Gamification in Qozo
For Qozo, we are applying gamification by setting achievable goals such as sharing a specific number of quotes or using a certain part of the software for the first time. When you achieve a goal, you collect a Qozo and coins. To make things even more interesting, we are adding a leaderboard which will let teams and individuals compete with each other.
The whole idea behind this is that scores and achievements will give users something to work towards. Rather than just leaving productivity tasks as a means to an end, we want to make interacting with the software fun and engaging. That way, our users are a lot less tempted to switch back to email or avoid productivity tasks altogether.
Friendly UI and colour schemes
Nothing says corporate design more than ‘safe’ user interfaces that consist of sharp edges, blues, greens, and stock images.
For Qozo, we use confident and playful branding that makes use of bright colours, round edges and large bold fonts. The idea is not only to ‘turn the mundane into a fun experience’, but to communicate the message that Qozo is on your side. While dark blues can often feel ‘cold’ and ‘disconnected’, the Qozo colour scheme and UI communicates ‘friendly’ and ‘homely’ tones.
Copywriting that engages
In Qozo, we use copy that directly relates to our users.
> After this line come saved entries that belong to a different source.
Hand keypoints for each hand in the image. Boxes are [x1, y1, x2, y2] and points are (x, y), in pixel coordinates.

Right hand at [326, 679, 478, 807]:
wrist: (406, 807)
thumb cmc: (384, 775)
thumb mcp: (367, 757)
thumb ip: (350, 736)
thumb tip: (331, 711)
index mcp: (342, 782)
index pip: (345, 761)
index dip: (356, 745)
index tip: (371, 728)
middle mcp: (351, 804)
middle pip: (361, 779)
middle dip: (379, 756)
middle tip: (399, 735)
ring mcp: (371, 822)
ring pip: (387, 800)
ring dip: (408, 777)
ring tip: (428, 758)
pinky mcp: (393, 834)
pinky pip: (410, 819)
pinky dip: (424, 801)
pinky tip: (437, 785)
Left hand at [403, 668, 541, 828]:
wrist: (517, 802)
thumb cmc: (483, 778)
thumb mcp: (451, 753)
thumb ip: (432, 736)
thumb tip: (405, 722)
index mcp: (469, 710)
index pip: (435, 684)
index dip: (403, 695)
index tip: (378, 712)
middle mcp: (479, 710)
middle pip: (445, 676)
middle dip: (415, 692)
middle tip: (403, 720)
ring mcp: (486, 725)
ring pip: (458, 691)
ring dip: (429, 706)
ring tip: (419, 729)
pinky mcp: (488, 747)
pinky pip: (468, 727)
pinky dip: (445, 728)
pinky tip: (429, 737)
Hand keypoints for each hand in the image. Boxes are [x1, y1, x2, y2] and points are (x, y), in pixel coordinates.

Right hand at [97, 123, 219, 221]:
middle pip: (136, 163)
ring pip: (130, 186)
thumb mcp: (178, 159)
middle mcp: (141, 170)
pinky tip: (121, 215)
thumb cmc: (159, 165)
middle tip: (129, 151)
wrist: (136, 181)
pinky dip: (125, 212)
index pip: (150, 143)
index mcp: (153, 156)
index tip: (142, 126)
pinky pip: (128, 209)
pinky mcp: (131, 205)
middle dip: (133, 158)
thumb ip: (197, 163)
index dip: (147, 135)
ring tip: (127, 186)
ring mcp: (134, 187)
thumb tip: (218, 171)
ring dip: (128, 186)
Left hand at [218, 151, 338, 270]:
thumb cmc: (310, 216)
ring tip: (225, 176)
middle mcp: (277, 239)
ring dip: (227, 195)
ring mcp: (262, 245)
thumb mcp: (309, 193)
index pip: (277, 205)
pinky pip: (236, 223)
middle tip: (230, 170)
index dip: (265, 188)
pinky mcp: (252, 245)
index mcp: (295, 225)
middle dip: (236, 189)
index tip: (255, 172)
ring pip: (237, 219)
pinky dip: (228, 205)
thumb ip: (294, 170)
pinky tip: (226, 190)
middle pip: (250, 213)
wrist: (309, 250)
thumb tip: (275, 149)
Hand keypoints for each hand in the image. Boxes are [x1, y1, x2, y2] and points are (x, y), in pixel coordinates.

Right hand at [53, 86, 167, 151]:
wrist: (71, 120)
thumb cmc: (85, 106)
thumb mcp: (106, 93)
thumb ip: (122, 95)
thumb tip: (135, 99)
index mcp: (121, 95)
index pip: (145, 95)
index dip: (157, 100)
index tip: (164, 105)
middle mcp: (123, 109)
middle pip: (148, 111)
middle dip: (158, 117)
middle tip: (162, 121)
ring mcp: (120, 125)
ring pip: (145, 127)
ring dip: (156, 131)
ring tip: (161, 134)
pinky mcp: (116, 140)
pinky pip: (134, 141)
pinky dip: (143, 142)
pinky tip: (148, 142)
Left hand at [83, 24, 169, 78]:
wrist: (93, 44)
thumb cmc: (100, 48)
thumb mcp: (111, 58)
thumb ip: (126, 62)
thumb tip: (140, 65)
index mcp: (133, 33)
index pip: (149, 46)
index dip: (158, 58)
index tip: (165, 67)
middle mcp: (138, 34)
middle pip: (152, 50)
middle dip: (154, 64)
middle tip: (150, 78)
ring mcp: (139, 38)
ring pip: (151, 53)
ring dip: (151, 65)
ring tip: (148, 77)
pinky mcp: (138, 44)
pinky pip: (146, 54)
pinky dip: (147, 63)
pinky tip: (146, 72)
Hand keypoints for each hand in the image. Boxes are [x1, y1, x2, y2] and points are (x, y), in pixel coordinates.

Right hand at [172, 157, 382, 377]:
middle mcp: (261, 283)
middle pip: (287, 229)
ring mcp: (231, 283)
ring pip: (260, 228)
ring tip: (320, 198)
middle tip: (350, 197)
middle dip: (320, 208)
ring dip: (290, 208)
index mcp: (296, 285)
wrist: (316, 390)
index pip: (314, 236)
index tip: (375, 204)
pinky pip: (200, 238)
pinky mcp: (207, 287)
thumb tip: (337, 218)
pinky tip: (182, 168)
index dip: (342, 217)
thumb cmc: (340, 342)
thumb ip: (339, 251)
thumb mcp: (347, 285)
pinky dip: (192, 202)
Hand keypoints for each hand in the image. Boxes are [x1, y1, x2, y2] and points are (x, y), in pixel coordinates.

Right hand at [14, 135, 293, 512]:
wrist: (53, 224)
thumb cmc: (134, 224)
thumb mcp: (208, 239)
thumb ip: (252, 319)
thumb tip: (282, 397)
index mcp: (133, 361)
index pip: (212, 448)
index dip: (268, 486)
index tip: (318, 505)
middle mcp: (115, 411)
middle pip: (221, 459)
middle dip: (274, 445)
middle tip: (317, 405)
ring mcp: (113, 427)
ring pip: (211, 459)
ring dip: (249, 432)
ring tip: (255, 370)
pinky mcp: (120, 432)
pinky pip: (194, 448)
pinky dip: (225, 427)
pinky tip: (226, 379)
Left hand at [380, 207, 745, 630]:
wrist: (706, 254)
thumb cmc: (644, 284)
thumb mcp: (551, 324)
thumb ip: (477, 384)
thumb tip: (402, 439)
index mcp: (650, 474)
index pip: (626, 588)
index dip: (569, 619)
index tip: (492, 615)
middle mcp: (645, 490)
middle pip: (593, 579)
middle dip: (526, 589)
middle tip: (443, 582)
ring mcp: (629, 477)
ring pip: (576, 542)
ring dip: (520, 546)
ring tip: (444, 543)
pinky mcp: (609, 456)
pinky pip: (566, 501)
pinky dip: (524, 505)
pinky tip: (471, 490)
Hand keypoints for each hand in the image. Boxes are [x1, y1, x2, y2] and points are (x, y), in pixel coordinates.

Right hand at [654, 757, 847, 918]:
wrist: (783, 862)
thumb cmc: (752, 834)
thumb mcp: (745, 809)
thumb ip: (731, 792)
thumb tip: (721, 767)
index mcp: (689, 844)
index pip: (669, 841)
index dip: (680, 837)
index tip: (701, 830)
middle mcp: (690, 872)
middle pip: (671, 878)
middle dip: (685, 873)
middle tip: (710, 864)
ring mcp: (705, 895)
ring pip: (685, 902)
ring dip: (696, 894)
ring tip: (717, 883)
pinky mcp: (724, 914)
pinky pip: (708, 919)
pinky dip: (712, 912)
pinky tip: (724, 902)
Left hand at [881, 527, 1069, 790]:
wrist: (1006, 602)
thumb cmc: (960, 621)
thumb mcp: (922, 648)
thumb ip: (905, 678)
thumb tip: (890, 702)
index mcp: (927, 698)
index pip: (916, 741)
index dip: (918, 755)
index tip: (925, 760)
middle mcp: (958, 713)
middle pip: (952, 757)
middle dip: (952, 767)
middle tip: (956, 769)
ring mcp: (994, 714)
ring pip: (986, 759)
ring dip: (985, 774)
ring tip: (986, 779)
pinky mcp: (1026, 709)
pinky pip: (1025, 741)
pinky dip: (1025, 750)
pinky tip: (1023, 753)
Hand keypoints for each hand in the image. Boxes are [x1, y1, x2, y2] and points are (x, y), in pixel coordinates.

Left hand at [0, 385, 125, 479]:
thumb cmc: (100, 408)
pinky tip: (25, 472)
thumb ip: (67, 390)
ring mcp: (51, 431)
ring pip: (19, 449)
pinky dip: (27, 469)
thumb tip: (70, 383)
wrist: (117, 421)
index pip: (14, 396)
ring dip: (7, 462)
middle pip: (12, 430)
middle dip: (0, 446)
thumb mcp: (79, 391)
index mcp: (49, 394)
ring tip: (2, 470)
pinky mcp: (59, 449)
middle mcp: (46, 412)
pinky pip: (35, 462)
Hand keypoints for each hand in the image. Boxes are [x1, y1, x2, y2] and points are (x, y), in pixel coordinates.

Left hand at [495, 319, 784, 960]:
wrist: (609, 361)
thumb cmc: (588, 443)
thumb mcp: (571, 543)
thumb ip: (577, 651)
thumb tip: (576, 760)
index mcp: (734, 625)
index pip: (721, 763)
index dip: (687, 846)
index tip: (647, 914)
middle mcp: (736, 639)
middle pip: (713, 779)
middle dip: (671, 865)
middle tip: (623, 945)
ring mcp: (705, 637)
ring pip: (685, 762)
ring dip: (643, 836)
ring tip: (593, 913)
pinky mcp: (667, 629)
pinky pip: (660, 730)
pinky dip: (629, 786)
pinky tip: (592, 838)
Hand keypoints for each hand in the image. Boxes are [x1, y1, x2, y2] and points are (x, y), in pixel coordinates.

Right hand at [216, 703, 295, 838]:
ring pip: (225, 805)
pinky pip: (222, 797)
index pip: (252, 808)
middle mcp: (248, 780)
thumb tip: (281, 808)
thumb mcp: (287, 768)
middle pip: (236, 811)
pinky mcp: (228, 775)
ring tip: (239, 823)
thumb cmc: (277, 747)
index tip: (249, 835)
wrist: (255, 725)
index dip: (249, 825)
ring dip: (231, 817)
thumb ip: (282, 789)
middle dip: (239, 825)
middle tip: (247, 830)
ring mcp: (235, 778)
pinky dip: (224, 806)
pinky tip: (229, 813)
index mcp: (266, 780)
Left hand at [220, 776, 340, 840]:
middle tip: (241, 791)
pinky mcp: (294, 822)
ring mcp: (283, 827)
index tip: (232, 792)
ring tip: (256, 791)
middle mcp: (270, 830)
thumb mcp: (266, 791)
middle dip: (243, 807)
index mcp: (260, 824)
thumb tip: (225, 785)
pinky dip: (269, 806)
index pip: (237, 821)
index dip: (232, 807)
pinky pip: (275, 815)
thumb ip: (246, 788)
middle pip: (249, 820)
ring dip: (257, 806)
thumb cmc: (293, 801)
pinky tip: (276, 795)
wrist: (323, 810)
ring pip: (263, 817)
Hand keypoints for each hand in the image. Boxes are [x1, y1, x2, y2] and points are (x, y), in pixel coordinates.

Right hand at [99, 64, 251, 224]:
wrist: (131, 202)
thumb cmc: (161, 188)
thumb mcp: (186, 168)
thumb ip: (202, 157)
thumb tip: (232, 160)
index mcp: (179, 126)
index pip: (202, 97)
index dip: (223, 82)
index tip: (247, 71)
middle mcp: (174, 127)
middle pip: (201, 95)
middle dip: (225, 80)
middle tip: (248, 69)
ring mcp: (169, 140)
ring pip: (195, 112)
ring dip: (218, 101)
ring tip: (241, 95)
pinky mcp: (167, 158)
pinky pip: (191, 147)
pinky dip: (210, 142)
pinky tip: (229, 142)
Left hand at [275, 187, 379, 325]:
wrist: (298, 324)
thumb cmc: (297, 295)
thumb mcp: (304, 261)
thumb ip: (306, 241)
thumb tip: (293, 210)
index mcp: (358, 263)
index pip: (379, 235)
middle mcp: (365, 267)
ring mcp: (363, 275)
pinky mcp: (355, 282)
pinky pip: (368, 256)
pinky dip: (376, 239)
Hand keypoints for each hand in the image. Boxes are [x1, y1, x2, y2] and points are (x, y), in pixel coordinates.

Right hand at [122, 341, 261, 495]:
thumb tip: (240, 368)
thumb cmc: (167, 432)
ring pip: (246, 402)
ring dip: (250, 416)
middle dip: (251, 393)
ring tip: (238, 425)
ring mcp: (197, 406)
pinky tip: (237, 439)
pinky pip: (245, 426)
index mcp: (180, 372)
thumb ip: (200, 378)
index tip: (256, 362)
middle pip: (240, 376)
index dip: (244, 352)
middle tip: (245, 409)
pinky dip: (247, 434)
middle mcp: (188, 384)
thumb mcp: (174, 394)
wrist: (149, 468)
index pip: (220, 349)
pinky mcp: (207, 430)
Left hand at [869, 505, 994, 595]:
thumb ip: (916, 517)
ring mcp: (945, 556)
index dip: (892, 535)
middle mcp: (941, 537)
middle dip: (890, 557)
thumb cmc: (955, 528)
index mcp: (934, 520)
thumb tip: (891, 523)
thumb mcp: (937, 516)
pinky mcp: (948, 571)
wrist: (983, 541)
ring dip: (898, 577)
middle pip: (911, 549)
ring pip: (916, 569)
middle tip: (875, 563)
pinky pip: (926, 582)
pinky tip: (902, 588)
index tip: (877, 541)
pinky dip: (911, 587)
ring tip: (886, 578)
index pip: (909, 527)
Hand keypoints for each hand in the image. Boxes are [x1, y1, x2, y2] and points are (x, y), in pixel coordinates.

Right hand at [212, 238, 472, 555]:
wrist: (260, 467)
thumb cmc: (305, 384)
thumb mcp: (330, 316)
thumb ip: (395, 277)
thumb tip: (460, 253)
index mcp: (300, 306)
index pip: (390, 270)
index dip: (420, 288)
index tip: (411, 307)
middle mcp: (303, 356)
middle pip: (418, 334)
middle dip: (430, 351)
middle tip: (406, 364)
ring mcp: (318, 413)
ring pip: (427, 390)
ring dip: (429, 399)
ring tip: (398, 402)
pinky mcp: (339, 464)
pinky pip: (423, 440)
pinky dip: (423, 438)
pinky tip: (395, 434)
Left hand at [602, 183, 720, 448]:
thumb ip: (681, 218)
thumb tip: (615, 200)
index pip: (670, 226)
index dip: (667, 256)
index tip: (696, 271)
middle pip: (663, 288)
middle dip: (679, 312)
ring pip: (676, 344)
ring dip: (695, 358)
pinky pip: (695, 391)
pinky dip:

Rather than using phrases like ‘there is an error’ or ‘you’ve submitted…’ we use real and descriptive language that our users can relate to.
On a basic level, by using the language of our users, we are improving usability. In addition to this though, the thoughtful copy is playful and engaging. That makes it much harder to ignore.
It’s all in the detail
Playful design needs to reach much more than the surface level. While branding and UI can go a long way, it’s important that enterprise software is engaging at its core.
We put our users at the centre of everything we do through user research and testing. While this requires more of an investment (in terms of time and money) into our design process, it helps us create an easy and intuitive experience. If a user can complete a task with a couple of quick steps when it used to take them 20, their work will feel like play. When that happens, productivity will soar, and the use of the software internally will go up.
There’s been a lot of innovation in digital product design and it’s about time that it filters into enterprise software. Play and enterprise don’t necessarily have to be separate, they can go hand in hand. If they do, we can build thoughtful and productive software that outperforms the crowd.